В квартире Чернышевых дождь стучит в фанеру, заменившую выбитые при бомбежке стекла. За слепыми окнами – темень и непогода, а здесь, в комнате, домовито хлопочет у стола Александра Ивановна. Она выкладывает из глиняного горшка на тарелки квашеную капусту. Сам Чернышев, в черном костюме-тройке и чистой белой рубахе, накручивает патефон. Лампочка льет неровный, то разгорающийся, то убывающий, свет на его голову – когда-то черноволосую, а теперь будто обсыпанную пеплом, на белую проплешину шрама от недавнего ранения.

– Этим патефоном, – вполголоса говорит он Речкалову, сидящему на краешке стула, – меня аккурат перед войной наградили на слете стахановцев всех морей. Ценный подарок, ясно тебе?

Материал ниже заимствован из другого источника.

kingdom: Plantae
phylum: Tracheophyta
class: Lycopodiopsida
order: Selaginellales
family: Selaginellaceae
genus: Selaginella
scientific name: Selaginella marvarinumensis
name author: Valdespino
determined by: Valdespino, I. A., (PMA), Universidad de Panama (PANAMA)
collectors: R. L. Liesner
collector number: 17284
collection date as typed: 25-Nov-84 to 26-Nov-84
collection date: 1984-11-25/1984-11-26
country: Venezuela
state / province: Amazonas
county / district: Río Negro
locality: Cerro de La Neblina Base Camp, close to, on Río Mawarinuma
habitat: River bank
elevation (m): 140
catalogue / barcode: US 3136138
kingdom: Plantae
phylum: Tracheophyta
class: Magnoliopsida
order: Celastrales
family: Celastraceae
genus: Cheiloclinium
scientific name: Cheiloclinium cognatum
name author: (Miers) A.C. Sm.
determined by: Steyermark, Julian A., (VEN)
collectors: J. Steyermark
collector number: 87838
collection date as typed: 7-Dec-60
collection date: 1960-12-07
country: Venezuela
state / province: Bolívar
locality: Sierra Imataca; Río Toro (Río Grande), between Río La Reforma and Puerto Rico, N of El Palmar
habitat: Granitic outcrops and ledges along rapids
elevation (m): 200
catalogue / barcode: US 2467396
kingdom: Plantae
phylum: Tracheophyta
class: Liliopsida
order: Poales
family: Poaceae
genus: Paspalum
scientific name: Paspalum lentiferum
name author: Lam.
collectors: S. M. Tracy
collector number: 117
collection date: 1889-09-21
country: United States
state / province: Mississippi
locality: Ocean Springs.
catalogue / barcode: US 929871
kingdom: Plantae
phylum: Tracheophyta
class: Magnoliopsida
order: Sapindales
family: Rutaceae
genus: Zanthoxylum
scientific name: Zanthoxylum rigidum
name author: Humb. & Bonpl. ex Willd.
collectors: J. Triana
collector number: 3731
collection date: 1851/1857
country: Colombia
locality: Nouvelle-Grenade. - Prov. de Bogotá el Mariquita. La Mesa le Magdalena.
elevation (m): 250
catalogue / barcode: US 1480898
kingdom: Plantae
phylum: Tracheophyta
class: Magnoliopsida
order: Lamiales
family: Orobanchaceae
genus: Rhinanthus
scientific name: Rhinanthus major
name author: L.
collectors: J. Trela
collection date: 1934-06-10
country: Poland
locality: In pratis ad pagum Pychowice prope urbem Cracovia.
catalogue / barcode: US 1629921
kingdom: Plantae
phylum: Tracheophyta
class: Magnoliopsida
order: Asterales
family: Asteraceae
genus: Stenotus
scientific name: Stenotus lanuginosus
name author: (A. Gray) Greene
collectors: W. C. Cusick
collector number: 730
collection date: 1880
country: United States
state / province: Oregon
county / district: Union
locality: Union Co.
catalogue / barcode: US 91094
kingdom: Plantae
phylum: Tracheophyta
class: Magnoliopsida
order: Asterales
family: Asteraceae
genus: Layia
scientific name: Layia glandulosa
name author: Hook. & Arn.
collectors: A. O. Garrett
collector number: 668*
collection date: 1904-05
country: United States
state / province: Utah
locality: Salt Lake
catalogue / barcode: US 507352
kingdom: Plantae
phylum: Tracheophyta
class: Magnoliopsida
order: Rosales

Речкалов кивает. Он тоже принарядился сегодня – в коричневом костюме в елочку и клетчатой рубахе-ковбойке. Ботинки его стоят у двери, сам сидит в носках. У двери же прислонен к стене большой лист стекла.

– Разбуди ее, Вася, – говорит Александра Ивановна. – Хватит ей спать.

– А вот поставлю пластинку ее любимую – враз проснется. – И Чернышев опускает иглу на пластинку. Голос Шульженко начинает душевно: «Руки, вы словно две большие птицы…»

Чернышев подходит к двери Надиной комнаты, прислушивается. Покачав головой, возвращается к патефону:

– Да-а, Речкалов. У нас в этот день, седьмого октября, всегда был пир горой, ясно тебе? Гости, наливка своя, настойка – пей – не хочу. А сейчас?

«Как вы летали, как освещали все вокруг…» – поет пластинка.

– На стол нечего поставить, – сокрушается Чернышев. – Хорошо, капуста довоенного засола уцелела, да вон беленькой пол-литра…

«И все печали снимали вдруг…»

– С первого опять норму снизили, – говорит Александра Ивановна, тонкими ломтиками нареза я черный рыхлый хлеб. – Мяса совсем нет, а жиров – двадцать грамм. Как жить-то?

– Блокада, – вставляет слово Речкалов.

– Это как? – взглядывает на него Александра Ивановна.

– Значит, отрезаны Ленинград с Кронштадтом. Подвозу нет никакого.

– Блокада, – повторяет незнакомое слово женщина. – А своих-то запасов надолго хватит?

Речкалов пожимает плечами. Чернышев снимает захрипевшую по пустой дорожке иглу. Прислушивается.

– Разбуди, Василий, – говорит Александра Ивановна. – Да что же это такое? Как придет с работы, так шмыг в свою комнату и сидит взаперти, слова не скажет.

– Пускай еще немножко… – вздыхает Чернышев. – Восемнадцать лет Надюшке исполнилось… А вот скажу тебе, Речкалов, я в свои восемнадцать был совсем неграмотный. Поверишь? Как призвали меня в четырнадцатом году в Первый Балтийский экипаж, а потом на «Петропавловск» кочегаром, только тогда и выучился маленько грамоте… – Прислушивается. – Ладно, сейчас.

Он приоткрывает дверь в Надин угол. Там темно. Надя одетая лежит на кровати, жмурится от света, упавшего в открытую дверь.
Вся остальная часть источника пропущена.